Copy every line of the rows below word for word, keeping each line's spelling, punctuation, and line breaks unchanged.

Stored data entries:
= = = = = = =
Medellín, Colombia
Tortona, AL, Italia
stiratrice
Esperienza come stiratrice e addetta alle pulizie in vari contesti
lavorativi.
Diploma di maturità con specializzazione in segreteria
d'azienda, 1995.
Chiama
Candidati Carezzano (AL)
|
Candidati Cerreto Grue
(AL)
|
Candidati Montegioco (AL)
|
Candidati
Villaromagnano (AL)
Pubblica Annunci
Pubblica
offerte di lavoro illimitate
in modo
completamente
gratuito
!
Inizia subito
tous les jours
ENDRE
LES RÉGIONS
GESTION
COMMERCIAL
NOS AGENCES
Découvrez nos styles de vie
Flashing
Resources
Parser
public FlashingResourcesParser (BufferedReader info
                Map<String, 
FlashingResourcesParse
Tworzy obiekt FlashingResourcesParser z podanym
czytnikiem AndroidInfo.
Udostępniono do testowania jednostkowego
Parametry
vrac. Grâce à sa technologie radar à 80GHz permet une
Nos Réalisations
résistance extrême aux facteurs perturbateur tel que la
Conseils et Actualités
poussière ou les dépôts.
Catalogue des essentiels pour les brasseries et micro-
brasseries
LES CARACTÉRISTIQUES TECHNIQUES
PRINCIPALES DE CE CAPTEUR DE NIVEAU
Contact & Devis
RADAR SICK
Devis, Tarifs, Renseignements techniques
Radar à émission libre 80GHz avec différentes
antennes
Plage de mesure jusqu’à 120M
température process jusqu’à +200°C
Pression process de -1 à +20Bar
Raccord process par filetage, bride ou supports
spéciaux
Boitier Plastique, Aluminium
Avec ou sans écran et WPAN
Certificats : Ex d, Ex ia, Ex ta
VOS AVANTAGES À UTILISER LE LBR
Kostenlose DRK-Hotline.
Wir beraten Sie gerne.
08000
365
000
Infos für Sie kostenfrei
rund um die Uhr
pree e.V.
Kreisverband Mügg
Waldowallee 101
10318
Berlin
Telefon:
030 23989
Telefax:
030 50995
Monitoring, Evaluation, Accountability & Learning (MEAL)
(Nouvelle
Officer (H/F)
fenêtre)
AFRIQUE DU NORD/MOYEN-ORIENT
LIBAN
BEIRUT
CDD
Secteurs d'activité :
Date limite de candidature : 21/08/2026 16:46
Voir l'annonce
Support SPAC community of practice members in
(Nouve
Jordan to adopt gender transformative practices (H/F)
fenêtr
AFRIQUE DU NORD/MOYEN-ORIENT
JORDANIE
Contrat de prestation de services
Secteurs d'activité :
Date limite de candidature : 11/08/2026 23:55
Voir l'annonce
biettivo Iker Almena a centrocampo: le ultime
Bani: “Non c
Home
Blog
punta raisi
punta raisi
= = = = = = =
Response box:
Medellín, Colombia
Tortona, AL, Italia
stiratrice
Esperienza come stiratrice e addetta alle pulizie in vari contesti
lavorativi.
Diploma di maturità con specializzazione in segreteria
d'azienda, 1995.
Chiama
Candidati Carezzano (AL)
|
Candidati Cerreto Grue
(AL)
|
Candidati Montegioco (AL)
|
Candidati
Villaromagnano (AL)
Pubblica Annunci
Pubblica
offerte di lavoro illimitate
in modo
completamente
gratuito
!
Inizia subito
tous les jours
ENDRE
LES RÉGIONS
GESTION
COMMERCIAL
NOS AGENCES
Découvrez nos styles de vie
Flashing
Resources
Parser
public FlashingResourcesParser (BufferedReader info
                Map<String, 
FlashingResourcesParse
Tworzy obiekt FlashingResourcesParser z podanym
czytnikiem AndroidInfo.
Udostępniono do testowania jednostkowego
Parametry
vrac. Grâce à sa technologie radar à 80GHz permet une
Nos Réalisations
résistance extrême aux facteurs perturbateur tel que la
Conseils et Actualités
poussière ou les dépôts.
Catalogue des essentiels pour les brasseries et micro-
brasseries
LES CARACTÉRISTIQUES TECHNIQUES
PRINCIPALES DE CE CAPTEUR DE NIVEAU
Contact & Devis
RADAR SICK
Devis, Tarifs, Renseignements techniques
Radar à émission libre 80GHz avec différentes
antennes
Plage de mesure jusqu’à 120M
température process jusqu’à +200°C
Pression process de -1 à +20Bar
Raccord process par filetage, bride ou supports
spéciaux
Boitier Plastique, Aluminium
Avec ou sans écran et WPAN
Certificats : Ex d, Ex ia, Ex ta
VOS AVANTAGES À UTILISER LE LBR
Kostenlose DRK-Hotline.
Wir beraten Sie gerne.
08000
365
000
Infos für Sie kostenfrei
rund um die Uhr
pree e.V.
Kreisverband Mügg
Waldowallee 101
10318
Berlin
Telefon:
030 23989
Telefax:
030 50995
Monitoring, Evaluation, Accountability & Learning (MEAL)
(Nouvelle
Officer (H/F)
fenêtre)
AFRIQUE DU NORD/MOYEN-ORIENT
LIBAN
BEIRUT
CDD
Secteurs d'activité :
Date limite de candidature : 21/08/2026 16:46
Voir l'annonce
Support SPAC community of practice members in
(Nouve
Jordan to adopt gender transformative practices (H/F)
fenêtr
AFRIQUE DU NORD/MOYEN-ORIENT
JORDANIE
Contrat de prestation de services
Secteurs d'activité :
Date limite de candidature : 11/08/2026 23:55
Voir l'annonce
biettivo Iker Almena a centrocampo: le ultime
Bani: “Non c
Home
Blog
punta raisi
punta raisi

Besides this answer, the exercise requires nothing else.